[Transcribed page text]
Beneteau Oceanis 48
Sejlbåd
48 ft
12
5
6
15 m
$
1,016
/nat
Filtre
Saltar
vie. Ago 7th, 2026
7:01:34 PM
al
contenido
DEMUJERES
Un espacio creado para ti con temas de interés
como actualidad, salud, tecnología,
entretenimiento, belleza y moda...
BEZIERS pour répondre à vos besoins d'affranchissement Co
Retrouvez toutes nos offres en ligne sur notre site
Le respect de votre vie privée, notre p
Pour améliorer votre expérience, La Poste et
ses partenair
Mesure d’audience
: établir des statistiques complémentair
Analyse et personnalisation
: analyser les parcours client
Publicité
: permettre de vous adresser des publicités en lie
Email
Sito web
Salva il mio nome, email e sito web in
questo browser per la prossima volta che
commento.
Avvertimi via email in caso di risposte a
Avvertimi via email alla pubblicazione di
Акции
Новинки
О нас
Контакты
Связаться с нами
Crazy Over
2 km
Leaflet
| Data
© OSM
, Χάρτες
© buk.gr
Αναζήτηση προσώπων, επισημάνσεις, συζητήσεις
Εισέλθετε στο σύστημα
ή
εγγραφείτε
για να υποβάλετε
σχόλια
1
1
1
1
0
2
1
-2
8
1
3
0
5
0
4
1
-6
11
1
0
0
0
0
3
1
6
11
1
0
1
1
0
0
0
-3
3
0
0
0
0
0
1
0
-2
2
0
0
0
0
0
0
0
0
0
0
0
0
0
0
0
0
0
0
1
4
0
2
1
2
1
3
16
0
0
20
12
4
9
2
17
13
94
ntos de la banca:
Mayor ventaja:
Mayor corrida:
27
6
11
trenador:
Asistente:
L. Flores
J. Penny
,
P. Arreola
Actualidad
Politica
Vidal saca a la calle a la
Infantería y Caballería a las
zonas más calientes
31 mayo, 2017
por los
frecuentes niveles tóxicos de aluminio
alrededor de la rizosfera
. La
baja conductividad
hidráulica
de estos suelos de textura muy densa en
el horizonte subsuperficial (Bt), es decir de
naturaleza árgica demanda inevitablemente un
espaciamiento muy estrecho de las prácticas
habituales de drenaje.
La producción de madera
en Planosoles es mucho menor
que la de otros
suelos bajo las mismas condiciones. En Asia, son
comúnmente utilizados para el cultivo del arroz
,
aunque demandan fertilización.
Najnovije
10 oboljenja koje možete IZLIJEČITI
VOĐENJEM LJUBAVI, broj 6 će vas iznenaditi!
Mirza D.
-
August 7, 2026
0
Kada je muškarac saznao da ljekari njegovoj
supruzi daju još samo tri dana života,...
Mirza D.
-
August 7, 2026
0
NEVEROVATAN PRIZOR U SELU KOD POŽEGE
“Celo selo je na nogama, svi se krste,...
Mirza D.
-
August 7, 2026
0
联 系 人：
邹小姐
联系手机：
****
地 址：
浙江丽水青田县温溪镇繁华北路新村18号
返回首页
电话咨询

> **ASSIGNMENT**
Would you transcribe every one of the lines above word for word, keeping them in the same order?

> **EXERCISE ANSWER**
Beneteau Oceanis 48
Sejlbåd
48 ft
12
5
6
15 m
$
1,016
/nat
Filtre
Saltar
vie. Ago 7th, 2026
7:01:34 PM
al
contenido
DEMUJERES
Un espacio creado para ti con temas de interés
como actualidad, salud, tecnología,
entretenimiento, belleza y moda...
BEZIERS pour répondre à vos besoins d'affranchissement Co
Retrouvez toutes nos offres en ligne sur notre site
Le respect de votre vie privée, notre p
Pour améliorer votre expérience, La Poste et
ses partenair
Mesure d’audience
: établir des statistiques complémentair
Analyse et personnalisation
: analyser les parcours client
Publicité
: permettre de vous adresser des publicités en lie
Email
Sito web
Salva il mio nome, email e sito web in
questo browser per la prossima volta che
commento.
Avvertimi via email in caso di risposte a
Avvertimi via email alla pubblicazione di
Акции
Новинки
О нас
Контакты
Связаться с нами
Crazy Over
2 km
Leaflet
| Data
© OSM
, Χάρτες
© buk.gr
Αναζήτηση προσώπων, επισημάνσεις, συζητήσεις
Εισέλθετε στο σύστημα
ή
εγγραφείτε
για να υποβάλετε
σχόλια
1
1
1
1
0
2
1
-2
8
1
3
0
5
0
4
1
-6
11
1
0
0
0
0
3
1
6
11
1
0
1
1
0
0
0
-3
3
0
0
0
0
0
1
0
-2
2
0
0
0
0
0
0
0
0
0
0
0
0
0
0
0
0
0
0
1
4
0
2
1
2
1
3
16
0
0
20
12
4
9
2
17
13
94
ntos de la banca:
Mayor ventaja:
Mayor corrida:
27
6
11
trenador:
Asistente:
L. Flores
J. Penny
,
P. Arreola
Actualidad
Politica
Vidal saca a la calle a la
Infantería y Caballería a las
zonas más calientes
31 mayo, 2017
por los
frecuentes niveles tóxicos de aluminio
alrededor de la rizosfera
. La
baja conductividad
hidráulica
de estos suelos de textura muy densa en
el horizonte subsuperficial (Bt), es decir de
naturaleza árgica demanda inevitablemente un
espaciamiento muy estrecho de las prácticas
habituales de drenaje.
La producción de madera
en Planosoles es mucho menor
que la de otros
suelos bajo las mismas condiciones. En Asia, son
comúnmente utilizados para el cultivo del arroz
,
aunque demandan fertilización.
Najnovije
10 oboljenja koje možete IZLIJEČITI
VOĐENJEM LJUBAVI, broj 6 će vas iznenaditi!
Mirza D.
-
August 7, 2026
0
Kada je muškarac saznao da ljekari njegovoj
supruzi daju još samo tri dana života,...
Mirza D.
-
August 7, 2026
0
NEVEROVATAN PRIZOR U SELU KOD POŽEGE
“Celo selo je na nogama, svi se krste,...
Mirza D.
-
August 7, 2026
0
联 系 人：
邹小姐
联系手机：
****
地 址：
浙江丽水青田县温溪镇繁华北路新村18号
返回首页
电话咨询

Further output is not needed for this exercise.